I was about to call BS on that. lol.


----------



## LWNY (Jul 30, 2008)

Audi'sRevenge said:


> That gen S3 was designed in 05/06 (debuted as MY06 model I believe), 4th gen Haldex wasn't available until later (Saab was the first to use it I believe).
> 
> Though I guess it's possible they could have used a 4th gen unit if the car was an 08, I doubt they would have changed it until the facelift S3 in MY09...





Maitre Absolut said:


> facelift cars have GenIV
> 
> 09 A3 3.2q
> 09+ A3 2.0Tq
> ...


From my understanding, the S3 was the first Audi to come out with the Gen IV. Maybe the 2 door came out earlier. But the sportback definitely had the Gen IV.


----------



## slownlow718 (Aug 9, 2011)

*a3*

love this hatchback...question where did you get those carbon fiber door panel inserts from?? i love them


----------



## VWAddict (Jun 12, 1999)

No es 'carbonfiber'...

Esta "Piano black".


----------



## Audi'sRevenge (Mar 24, 2008)

LWNY said:


> But the sportback definitely had the Gen IV.
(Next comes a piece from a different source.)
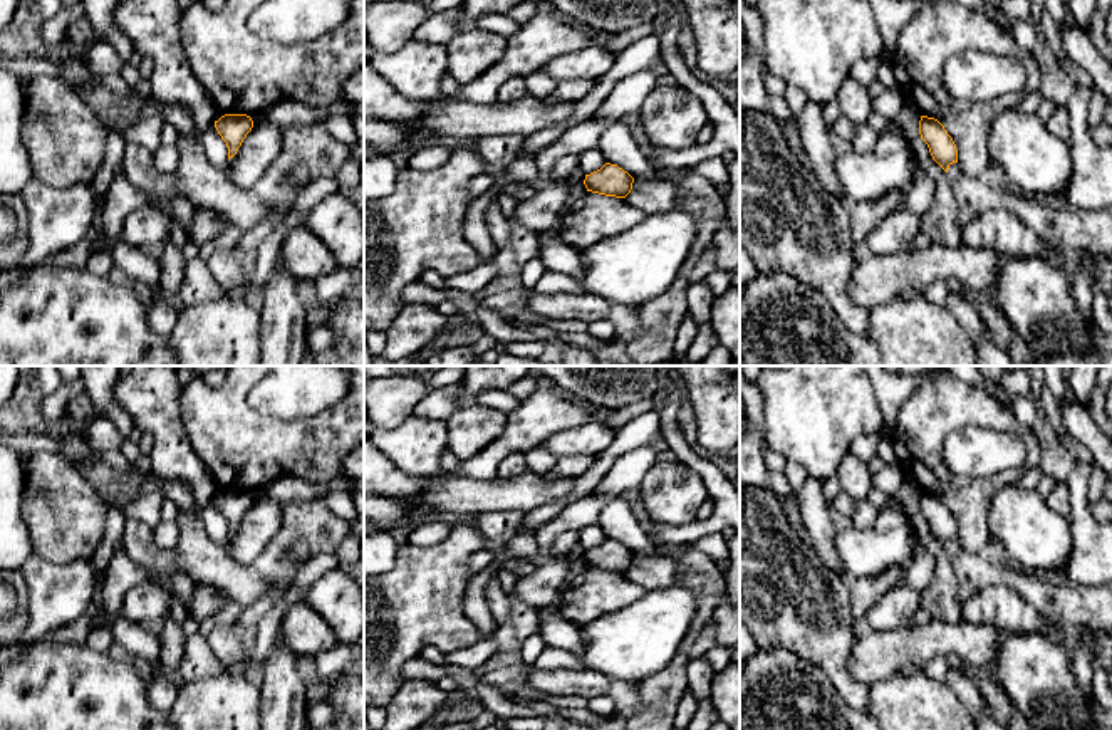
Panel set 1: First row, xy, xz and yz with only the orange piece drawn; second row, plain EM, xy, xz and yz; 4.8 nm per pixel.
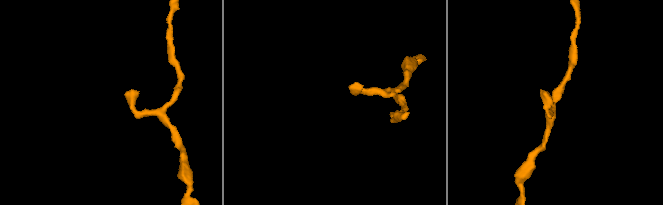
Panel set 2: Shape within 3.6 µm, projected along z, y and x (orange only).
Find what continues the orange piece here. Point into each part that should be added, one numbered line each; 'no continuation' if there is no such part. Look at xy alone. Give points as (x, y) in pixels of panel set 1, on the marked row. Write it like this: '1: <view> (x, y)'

And the sportback didn't come until the facelift


----------



## MR. TACOMPTON (Aug 5, 2011)

That car is sick


----------



## rickvw (Dec 28, 2004)

LWNY said:


> From my understanding, the S3 was the first Audi to come out with the Gen IV. Maybe the 2 door came out earlier. But the sportback definitely had the Gen IV.


 GenIV is only available in the S3 09+


----------